* Exercise instructions: Locate each line below that contains the word "chart" and copy those lines out in full.

Start of Record excerpts

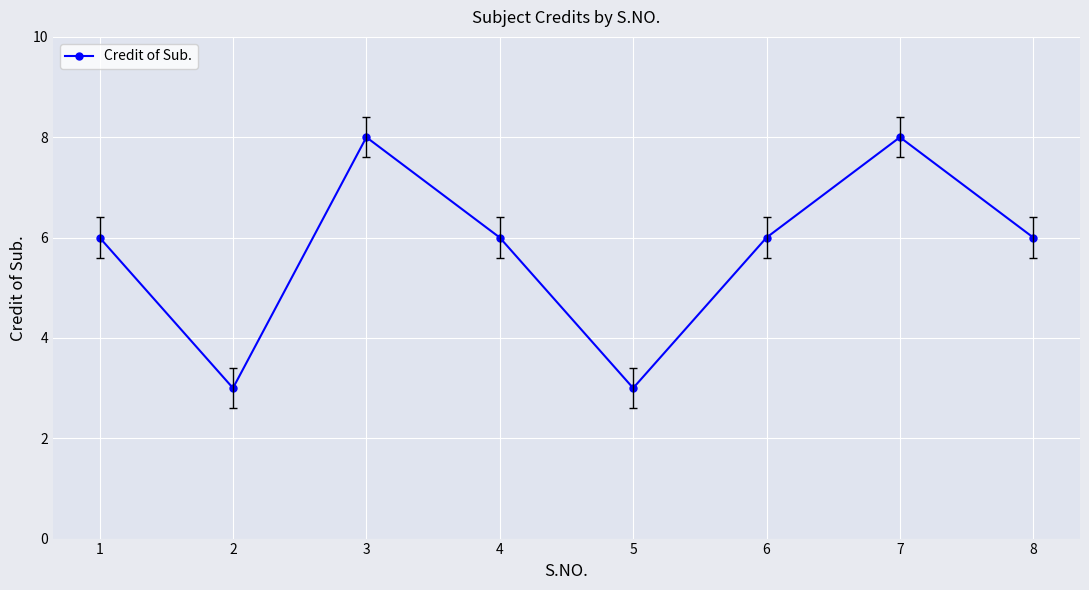

Does the chart display data point markers on the line(s)?

Yes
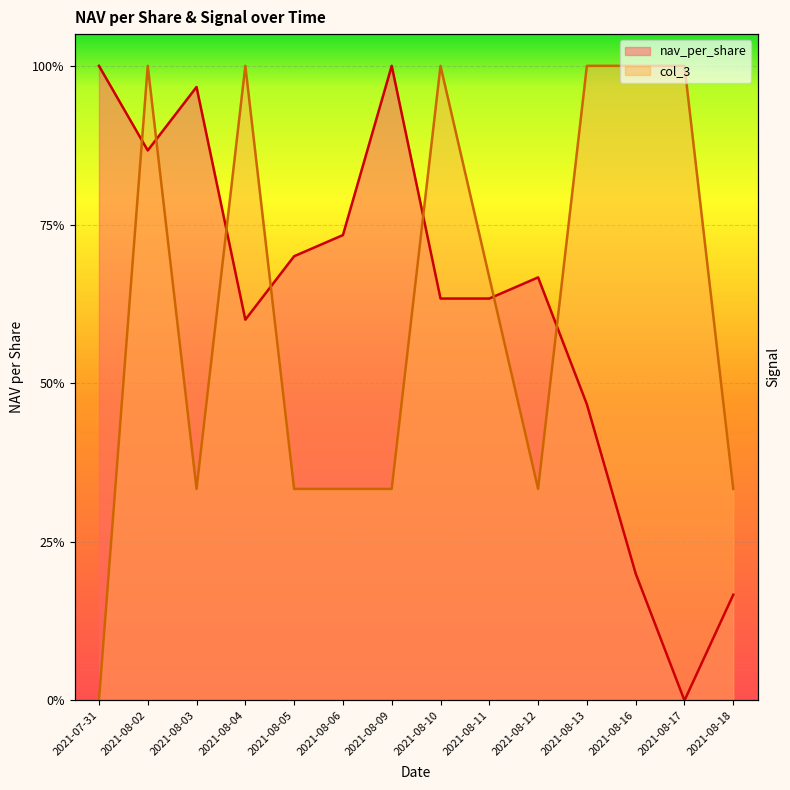

Is the value of col_3 at 2021-08-13 greater than the value of nav_per_share at 2021-08-12?

Yes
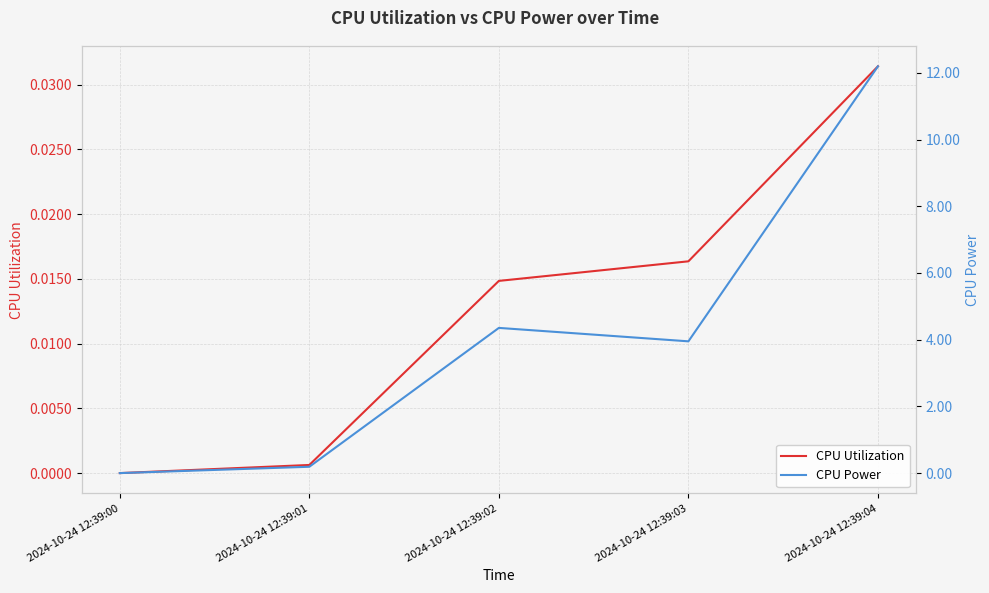

True or false: CPU Power has a value of 1.6 at 2024-10-24 12:39:03.

False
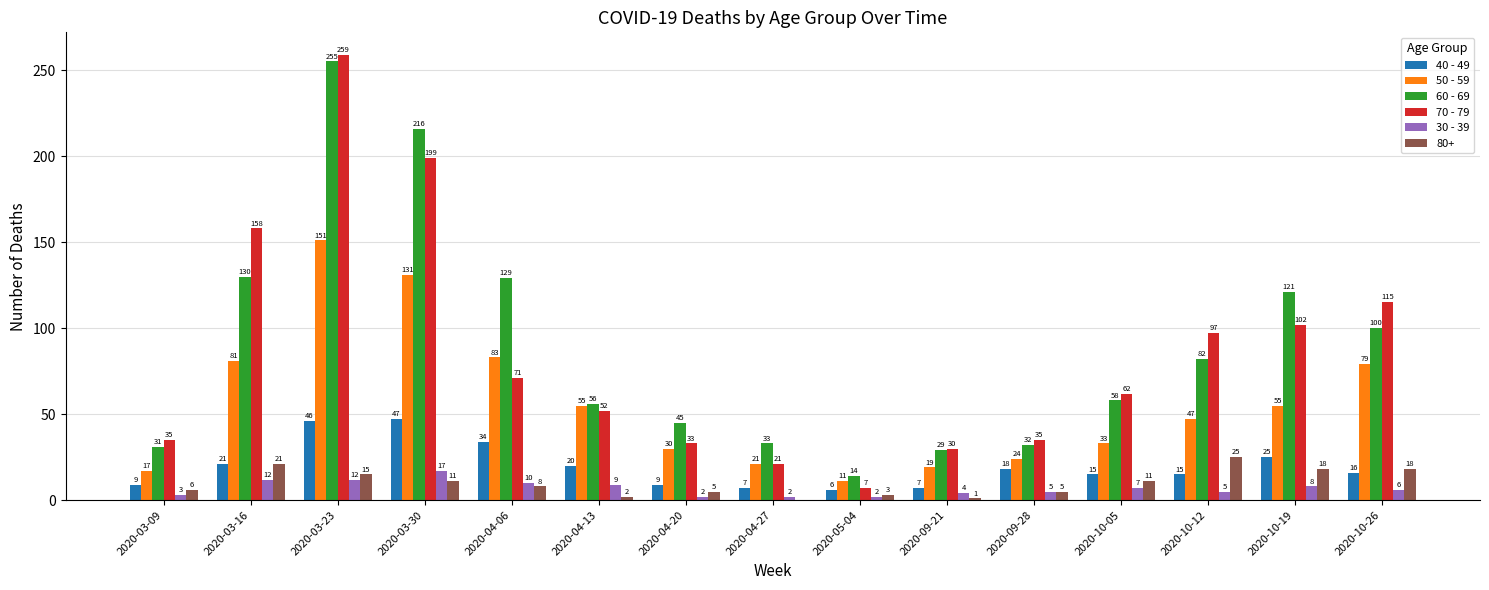

Reading left to right, list all the values displayed in this chart.

40 - 49: 2020-03-09=9	2020-03-16=21	2020-03-23=46	2020-03-30=47	2020-04-06=34	2020-04-13=20	2020-04-20=9	2020-04-27=7	2020-05-04=6	2020-09-21=7	2020-09-28=18	2020-10-05=15	2020-10-12=15	2020-10-19=25	2020-10-26=16
50 - 59: 2020-03-09=17	2020-03-16=81	2020-03-23=151	2020-03-30=131	2020-04-06=83	2020-04-13=55	2020-04-20=30	2020-04-27=21	2020-05-04=11	2020-09-21=19	2020-09-28=24	2020-10-05=33	2020-10-12=47	2020-10-19=55	2020-10-26=79
60 - 69: 2020-03-09=31	2020-03-16=130	2020-03-23=255	2020-03-30=216	2020-04-06=129	2020-04-13=56	2020-04-20=45	2020-04-27=33	2020-05-04=14	2020-09-21=29	2020-09-28=32	2020-10-05=58	2020-10-12=82	2020-10-19=121	2020-10-26=100
70 - 79: 2020-03-09=35	2020-03-16=158	2020-03-23=259	2020-03-30=199	2020-04-06=71	2020-04-13=52	2020-04-20=33	2020-04-27=21	2020-05-04=7	2020-09-21=30	2020-09-28=35	2020-10-05=62	2020-10-12=97	2020-10-19=102	2020-10-26=115
30 - 39: 2020-03-09=3	2020-03-16=12	2020-03-23=12	2020-03-30=17	2020-04-06=10	2020-04-13=9	2020-04-20=2	2020-04-27=2	2020-05-04=2	2020-09-21=4	2020-09-28=5	2020-10-05=7	2020-10-12=5	2020-10-19=8	2020-10-26=6
80+: 2020-03-09=6	2020-03-16=21	2020-03-23=15	2020-03-30=11	2020-04-06=8	2020-04-13=2	2020-04-20=5	2020-04-27=0	2020-05-04=3	2020-09-21=1	2020-09-28=5	2020-10-05=11	2020-10-12=25	2020-10-19=18	2020-10-26=18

End of Record excerpts

* Answer to the problem:
Does the chart display data point markers on the line(s)?
Reading left to right, list all the values displayed in this chart.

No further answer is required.